▶ **What you will do**:
1: Go through the OpenAFS post and list every file-system path that begins with a slash, each one only once.
2: Reproduce the passage of the OpenAFS post between "Jose Calhariz <jose.calhariz@tagus.ist.utl.pt>" and "on /vicepa that failed.", inclusive, with no changes.

===== Excerpt provided =====

[OpenAFS] fileserver on etch may crash because ulimit -s 8192

Wed, 03 Oct 2007 10:58:07 -0700

Jose Calhariz <jose.calhariz@tagus.ist.utl.pt> writes:

> When server bar started with problems I initiated to move online the
> volumes from server bar to server foo.  Before the finish of the move I
> had to stop server bar to do a fsck on /vicepa that failed.

Why did you have to stop the server?  Why did you have to do an fsck?

> On the morning of Sunday I found the two fileservers down, my extra 3
> DB/Mail servers with problems because the mail server had started to
> many process, and last but not least my backup server couldn't start
> because of the afs client.  It was stopping on the launch of afsd.

You probably want to be using -dynroot on your AFS clients, although if
your VLDB servers were down, that may not be enough; I don't remember.
Anyway, that would just let afsd start; it wouldn't help with not being
able to see your cell.

> On foo server I didn't find any good message error message on
> /var/log/openafs behind the Salvage that finished with success.

The information about why the file server died should be in the last lines
of FileLog.old unless it died with a signal, such as a segfault.  If it
did the latter, that information will be in the BosLog.  What does BosLog
say?  Do you have a core file?  If it died with a signal (like BUS or
SEGV), you should have a core file; check /var/log/openafs.  If you don't
have a core file, investigate whether you accidentally started the file
server with core dumps disabled.

> Whenever I had done /etc/init.d/openafs-fileserver stop and start the
> foo server went into Salvage and in the end I couldn't get a "vos
> listvol foo".

Why couldn't you?  What error message did you get?  What did the salvage
log say?  What did the FileLog say after salvaging finished?

> Restarting the 3 extra DB/Mail servers solved problems with the backup
> server.

If your VLDB servers were all down, that may be why your file server
couldn't start.

> After this I tried a hint I found in the Internet, someone with the same
> problem like I had with foo server, said ulimit -s 8192 was not enough
> and would bug report to Debian.  So I have done an "ulimit -s unlimited"
> on shell and started one more time the fileserver.  This time after a
> successful salvage I had the volumes online.

You sure that wasn't because you fixed your VLDB server?

> I didn't found any bug report on BTS or on the changelog about this
> issue.  So I am asking here.  As more people could had this same issue
> on other Linux distributions or Unix.

> Maybe my problem was the 3 extra DB server with problems, as I didn't
> had enough DB servers for quorum, I had maybe 1 or 2 DB servers out of
> 5.

This seems more likely.  At least so far, I'm not seeing much indication
that the stack size limitation was related to your problem or its
resolution, and as mentioned, we're running ten servers with around 15,000
AFS clients on Debian etch without needing to change any process limits
from the defaults.

-- 
Russ Allbery (rra@stanford.edu)             <http://www.eyrie.org/~eagle/>

===== Stored rows =====

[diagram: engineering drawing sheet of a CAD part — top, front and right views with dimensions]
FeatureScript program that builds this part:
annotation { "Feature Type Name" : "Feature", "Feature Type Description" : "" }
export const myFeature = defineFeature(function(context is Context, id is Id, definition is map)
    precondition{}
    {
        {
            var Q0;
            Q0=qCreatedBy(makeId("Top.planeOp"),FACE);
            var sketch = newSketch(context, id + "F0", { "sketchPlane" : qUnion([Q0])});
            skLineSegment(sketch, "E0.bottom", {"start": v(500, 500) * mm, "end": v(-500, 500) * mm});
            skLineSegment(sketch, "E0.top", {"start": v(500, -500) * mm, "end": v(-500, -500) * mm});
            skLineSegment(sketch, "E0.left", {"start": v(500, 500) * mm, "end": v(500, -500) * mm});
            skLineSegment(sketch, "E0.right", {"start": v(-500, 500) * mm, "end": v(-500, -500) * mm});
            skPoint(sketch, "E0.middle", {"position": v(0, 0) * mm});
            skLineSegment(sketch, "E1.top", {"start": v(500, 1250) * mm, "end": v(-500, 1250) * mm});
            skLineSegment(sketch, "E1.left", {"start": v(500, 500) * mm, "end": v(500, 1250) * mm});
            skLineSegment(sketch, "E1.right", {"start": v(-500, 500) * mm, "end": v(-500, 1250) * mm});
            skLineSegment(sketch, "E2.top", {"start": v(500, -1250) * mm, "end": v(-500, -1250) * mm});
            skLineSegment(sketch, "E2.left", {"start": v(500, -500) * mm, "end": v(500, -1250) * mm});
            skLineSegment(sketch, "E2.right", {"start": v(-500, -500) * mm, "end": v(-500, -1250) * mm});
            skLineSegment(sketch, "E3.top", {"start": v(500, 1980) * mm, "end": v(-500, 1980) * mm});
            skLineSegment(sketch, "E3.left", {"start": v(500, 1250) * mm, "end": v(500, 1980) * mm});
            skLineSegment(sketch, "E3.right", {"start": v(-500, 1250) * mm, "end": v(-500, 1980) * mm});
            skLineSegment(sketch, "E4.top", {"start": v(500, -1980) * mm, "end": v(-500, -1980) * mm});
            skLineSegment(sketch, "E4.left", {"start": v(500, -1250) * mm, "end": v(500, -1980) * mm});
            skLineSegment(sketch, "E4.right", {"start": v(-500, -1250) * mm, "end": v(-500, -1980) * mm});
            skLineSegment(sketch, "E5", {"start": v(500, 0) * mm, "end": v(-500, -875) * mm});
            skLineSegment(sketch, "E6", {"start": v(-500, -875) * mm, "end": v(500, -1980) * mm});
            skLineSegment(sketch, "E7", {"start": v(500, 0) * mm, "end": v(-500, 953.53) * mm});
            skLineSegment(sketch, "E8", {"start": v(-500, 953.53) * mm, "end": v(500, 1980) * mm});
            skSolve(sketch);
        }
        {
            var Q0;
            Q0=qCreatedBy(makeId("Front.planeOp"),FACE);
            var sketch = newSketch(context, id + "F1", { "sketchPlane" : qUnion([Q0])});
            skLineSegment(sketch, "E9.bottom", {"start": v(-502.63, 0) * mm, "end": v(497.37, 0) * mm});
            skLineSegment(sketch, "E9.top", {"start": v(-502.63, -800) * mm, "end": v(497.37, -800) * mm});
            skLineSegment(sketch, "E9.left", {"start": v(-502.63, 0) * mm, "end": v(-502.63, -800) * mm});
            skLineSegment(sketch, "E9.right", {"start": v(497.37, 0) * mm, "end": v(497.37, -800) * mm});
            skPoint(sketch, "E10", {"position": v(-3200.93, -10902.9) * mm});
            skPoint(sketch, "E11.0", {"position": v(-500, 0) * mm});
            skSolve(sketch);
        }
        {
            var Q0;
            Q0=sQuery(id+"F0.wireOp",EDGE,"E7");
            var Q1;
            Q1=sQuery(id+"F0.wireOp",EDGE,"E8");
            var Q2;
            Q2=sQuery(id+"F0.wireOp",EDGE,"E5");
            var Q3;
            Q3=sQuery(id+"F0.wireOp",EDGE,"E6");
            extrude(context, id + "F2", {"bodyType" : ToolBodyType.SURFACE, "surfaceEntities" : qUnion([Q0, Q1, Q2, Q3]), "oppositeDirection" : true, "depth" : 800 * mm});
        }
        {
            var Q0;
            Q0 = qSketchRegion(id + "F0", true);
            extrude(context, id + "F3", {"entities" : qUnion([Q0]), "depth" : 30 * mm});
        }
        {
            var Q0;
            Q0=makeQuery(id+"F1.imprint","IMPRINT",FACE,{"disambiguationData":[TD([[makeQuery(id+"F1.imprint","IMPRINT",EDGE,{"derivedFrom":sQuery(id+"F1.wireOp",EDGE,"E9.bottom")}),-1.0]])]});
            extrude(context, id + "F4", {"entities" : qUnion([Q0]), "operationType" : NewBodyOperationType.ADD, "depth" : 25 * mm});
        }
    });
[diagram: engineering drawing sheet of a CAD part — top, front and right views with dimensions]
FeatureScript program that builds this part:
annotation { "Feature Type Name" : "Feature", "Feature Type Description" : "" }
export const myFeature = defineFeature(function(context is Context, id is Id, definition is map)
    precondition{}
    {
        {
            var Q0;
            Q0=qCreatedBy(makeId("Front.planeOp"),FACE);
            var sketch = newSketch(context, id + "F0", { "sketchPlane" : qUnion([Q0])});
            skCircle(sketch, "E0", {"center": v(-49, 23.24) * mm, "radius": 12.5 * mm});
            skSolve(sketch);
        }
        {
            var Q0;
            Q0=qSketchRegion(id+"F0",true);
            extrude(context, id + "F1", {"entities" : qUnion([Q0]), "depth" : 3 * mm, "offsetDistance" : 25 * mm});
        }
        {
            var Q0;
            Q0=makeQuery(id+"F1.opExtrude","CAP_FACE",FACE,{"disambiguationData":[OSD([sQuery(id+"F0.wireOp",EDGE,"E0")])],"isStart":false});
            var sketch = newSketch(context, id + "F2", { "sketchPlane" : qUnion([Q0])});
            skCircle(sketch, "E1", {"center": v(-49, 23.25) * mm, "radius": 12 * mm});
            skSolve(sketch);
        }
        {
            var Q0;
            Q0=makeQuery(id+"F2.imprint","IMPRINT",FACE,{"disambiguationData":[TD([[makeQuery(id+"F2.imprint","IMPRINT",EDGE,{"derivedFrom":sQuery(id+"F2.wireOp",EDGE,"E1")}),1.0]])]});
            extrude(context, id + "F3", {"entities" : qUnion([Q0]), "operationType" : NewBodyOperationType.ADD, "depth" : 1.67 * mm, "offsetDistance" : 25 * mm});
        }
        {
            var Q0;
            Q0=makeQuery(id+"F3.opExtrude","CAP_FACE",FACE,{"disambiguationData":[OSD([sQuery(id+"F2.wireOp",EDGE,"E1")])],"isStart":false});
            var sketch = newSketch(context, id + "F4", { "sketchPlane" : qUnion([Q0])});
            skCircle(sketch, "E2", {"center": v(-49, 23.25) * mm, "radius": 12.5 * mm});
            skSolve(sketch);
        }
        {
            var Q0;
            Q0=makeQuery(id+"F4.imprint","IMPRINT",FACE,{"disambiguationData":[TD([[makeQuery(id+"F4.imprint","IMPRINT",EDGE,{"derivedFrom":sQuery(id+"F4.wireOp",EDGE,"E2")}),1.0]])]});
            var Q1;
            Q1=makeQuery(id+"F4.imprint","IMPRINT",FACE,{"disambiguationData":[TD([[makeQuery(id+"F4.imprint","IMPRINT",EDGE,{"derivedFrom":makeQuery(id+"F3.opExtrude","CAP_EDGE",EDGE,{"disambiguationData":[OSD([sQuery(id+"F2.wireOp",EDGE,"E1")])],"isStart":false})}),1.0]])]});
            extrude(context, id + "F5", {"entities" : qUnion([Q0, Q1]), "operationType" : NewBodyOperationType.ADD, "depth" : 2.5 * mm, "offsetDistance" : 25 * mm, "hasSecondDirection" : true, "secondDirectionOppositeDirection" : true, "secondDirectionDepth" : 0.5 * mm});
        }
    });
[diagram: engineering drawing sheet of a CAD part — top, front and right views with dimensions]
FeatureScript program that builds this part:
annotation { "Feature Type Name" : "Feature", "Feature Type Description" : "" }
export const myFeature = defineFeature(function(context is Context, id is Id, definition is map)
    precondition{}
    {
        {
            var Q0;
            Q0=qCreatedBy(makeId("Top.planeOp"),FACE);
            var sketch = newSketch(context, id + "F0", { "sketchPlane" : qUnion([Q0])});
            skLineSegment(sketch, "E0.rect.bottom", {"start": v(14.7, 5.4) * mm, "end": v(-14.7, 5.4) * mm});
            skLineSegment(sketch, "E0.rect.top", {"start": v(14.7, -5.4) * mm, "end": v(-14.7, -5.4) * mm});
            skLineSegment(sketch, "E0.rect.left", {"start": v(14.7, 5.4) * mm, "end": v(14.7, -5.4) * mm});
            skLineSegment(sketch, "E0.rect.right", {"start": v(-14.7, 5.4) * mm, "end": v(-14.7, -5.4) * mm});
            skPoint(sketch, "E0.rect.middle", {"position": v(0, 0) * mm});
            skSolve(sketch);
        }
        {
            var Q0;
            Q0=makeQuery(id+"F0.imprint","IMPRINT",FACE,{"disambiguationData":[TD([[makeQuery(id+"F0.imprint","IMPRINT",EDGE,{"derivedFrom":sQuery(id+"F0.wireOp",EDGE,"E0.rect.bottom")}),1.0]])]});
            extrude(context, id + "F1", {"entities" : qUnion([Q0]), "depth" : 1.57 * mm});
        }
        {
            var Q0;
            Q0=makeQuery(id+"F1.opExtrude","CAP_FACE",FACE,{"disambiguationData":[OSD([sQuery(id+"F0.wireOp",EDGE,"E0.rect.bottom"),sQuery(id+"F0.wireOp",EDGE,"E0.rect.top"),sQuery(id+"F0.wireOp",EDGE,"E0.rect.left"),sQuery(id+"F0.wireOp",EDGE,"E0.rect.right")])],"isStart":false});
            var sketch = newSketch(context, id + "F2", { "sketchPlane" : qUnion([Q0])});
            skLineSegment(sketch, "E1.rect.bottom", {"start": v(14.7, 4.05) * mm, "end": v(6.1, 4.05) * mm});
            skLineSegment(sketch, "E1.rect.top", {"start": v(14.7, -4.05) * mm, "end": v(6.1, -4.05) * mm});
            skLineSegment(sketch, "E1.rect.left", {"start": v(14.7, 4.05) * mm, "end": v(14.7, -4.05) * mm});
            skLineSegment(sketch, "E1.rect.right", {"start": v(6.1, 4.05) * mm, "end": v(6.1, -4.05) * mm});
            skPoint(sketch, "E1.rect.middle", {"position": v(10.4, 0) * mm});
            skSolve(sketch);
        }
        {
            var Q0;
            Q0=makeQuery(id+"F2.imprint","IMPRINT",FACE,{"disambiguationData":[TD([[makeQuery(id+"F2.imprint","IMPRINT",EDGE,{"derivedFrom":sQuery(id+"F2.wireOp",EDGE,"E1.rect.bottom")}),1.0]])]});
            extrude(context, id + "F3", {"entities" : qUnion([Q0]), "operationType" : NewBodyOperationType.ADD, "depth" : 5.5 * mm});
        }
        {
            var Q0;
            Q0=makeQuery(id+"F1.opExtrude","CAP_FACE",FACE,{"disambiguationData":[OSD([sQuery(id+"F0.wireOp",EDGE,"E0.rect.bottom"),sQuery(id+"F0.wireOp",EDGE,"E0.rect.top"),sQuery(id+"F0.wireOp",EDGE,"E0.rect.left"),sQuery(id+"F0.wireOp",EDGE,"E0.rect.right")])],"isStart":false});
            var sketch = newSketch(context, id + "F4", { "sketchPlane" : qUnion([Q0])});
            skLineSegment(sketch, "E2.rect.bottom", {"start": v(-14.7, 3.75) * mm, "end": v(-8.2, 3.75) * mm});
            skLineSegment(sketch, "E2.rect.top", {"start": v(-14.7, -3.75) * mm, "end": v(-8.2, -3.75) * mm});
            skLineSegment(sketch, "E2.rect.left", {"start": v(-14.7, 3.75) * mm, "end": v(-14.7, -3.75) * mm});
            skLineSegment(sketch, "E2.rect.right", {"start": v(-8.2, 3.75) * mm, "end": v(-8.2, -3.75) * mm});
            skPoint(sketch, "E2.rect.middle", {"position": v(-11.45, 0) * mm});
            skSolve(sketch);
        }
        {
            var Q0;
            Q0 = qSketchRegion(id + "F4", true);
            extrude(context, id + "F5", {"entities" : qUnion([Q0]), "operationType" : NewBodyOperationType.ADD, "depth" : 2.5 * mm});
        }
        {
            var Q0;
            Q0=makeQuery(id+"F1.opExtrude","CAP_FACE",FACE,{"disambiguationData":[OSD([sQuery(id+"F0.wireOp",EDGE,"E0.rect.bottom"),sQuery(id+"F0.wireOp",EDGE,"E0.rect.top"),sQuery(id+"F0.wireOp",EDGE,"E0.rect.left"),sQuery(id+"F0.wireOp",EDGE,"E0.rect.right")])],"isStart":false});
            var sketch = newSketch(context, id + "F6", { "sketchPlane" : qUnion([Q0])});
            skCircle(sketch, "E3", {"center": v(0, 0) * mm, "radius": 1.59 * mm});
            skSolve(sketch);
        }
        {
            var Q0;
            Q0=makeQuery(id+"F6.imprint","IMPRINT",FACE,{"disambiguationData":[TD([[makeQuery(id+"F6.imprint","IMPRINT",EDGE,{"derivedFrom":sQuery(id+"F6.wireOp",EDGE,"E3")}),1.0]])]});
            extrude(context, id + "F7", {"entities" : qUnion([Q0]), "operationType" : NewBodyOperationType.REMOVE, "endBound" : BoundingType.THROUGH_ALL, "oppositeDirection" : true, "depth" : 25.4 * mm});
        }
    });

=====

▶ **Expected outputs**:
1:
/vicepa
/var/log/openafs
/etc/init.d/openafs-fileserver

2:
Jose Calhariz <jose.calhariz@tagus.ist.utl.pt> writes:

> When server bar started with problems I initiated to move online the
> volumes from server bar to server foo.  Before the finish of the move I
> had to stop server bar to do a fsck on /vicepa that failed.